Relatedly, regulatory non-compliance will become an issue when emissions monitors or custody transfer instruments misstate reportable quantities.
Most crucially, perhaps, drift in temperature or level sensors can disrupt boiler control, leading to unnecessary expenses.
In many cases, the drift isn’t noticed until it triggers a visible problem. By then, the cost is already sunk.
Not all instruments drift equally.
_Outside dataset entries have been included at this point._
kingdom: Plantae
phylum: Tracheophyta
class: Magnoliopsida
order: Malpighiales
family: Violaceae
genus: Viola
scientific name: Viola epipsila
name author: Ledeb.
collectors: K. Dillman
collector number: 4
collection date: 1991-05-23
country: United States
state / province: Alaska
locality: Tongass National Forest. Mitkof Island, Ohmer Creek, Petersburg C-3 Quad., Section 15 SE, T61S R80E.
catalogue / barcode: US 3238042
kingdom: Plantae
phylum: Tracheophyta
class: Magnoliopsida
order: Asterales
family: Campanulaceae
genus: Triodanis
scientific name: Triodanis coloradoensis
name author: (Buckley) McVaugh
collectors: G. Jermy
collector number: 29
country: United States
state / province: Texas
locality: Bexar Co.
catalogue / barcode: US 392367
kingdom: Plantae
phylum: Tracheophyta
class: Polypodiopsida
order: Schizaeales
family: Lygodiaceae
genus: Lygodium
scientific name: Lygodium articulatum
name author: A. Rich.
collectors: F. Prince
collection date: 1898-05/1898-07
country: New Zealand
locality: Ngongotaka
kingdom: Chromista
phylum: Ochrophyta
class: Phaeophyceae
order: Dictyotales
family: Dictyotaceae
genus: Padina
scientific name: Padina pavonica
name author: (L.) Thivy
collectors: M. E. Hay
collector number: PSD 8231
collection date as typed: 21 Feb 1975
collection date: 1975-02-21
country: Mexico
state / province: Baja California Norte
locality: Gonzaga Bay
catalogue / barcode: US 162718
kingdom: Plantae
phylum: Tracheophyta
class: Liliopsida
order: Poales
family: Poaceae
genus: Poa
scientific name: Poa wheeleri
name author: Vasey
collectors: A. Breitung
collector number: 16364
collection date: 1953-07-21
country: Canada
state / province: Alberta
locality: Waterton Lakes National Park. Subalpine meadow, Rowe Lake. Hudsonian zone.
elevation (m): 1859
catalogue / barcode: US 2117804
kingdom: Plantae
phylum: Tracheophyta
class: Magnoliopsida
Factors like sensor type, process exposure, and environmental conditions all affect stability.
High-drift candidates include thermocouples, pH probes, NDIR and electrochemical gas sensors as well as low-cost pressure and flow sensors.
Even robust instruments like Coriolis meters or RTDs will drift over time, just more slowly.
Long calibration intervals (6–12 months) are only valid if the process is stable and environmental factors are controlled.
Many plants still rely on fixed interval calibration: every 3, 6 or 12 months, regardless of operating conditions.
But this so-called ‘set and forget’ model has serious limitations.
Because drift is not linear, some sensors degrade suddenly after a threshold
Static scheduling doesn’t adhere for the ‘duty cycle’, i.e. a sensor in continuous use will drift faster than one in standby.
Most obviously, manual calibration logs can be incomplete or error-prone.
Digitalisation hasn’t always helped.
Some IIoT deployments have increased the number of sensors without upgrading calibration capacity.
This creates an illusion of visibility while the data quality quietly deteriorates.
A more resilient strategy focuses on condition-based and self-diagnosing calibration approaches:
Modern instruments often include health metrics like signal-to-noise ratio or calibration drift predictions.
These should be monitored through SCADA or asset management systems, not ignored.
For pH, DO, and gas sensors, auto-calibration with onboard standards or cleaning cycles is increasingly common.
These reduce technician workload and extend field life, especially in remote or hazardous zones.
Dual sensors (e.g. two flowmeters in parallel) can identify anomalies via deviation alarms.
Cross-parameter logic (e.g. comparing mass and volumetric flow) can reveal drift before it becomes critical.
Platforms like CMMS or APM suites can schedule calibration based on runtime or sensor diagnostics rather than fixed calendars.
Too often, calibration is seen as a compliance task, not a performance enabler.
But if the data driving your operations is off by 2–3%, that inaccuracy multiplies across stages.
Facilities that embrace calibration as a critical control point, rather than a necessary evil, tend to see improvements.
These facilities see tighter process control, reduced waste, fewer false alarms and more credible data.
As plants grow more sensor-dense and data-dependent, the risk of calibration chaos increases.
It’s time to treat sensor accuracy not as a maintenance line item, but as a core operational risk.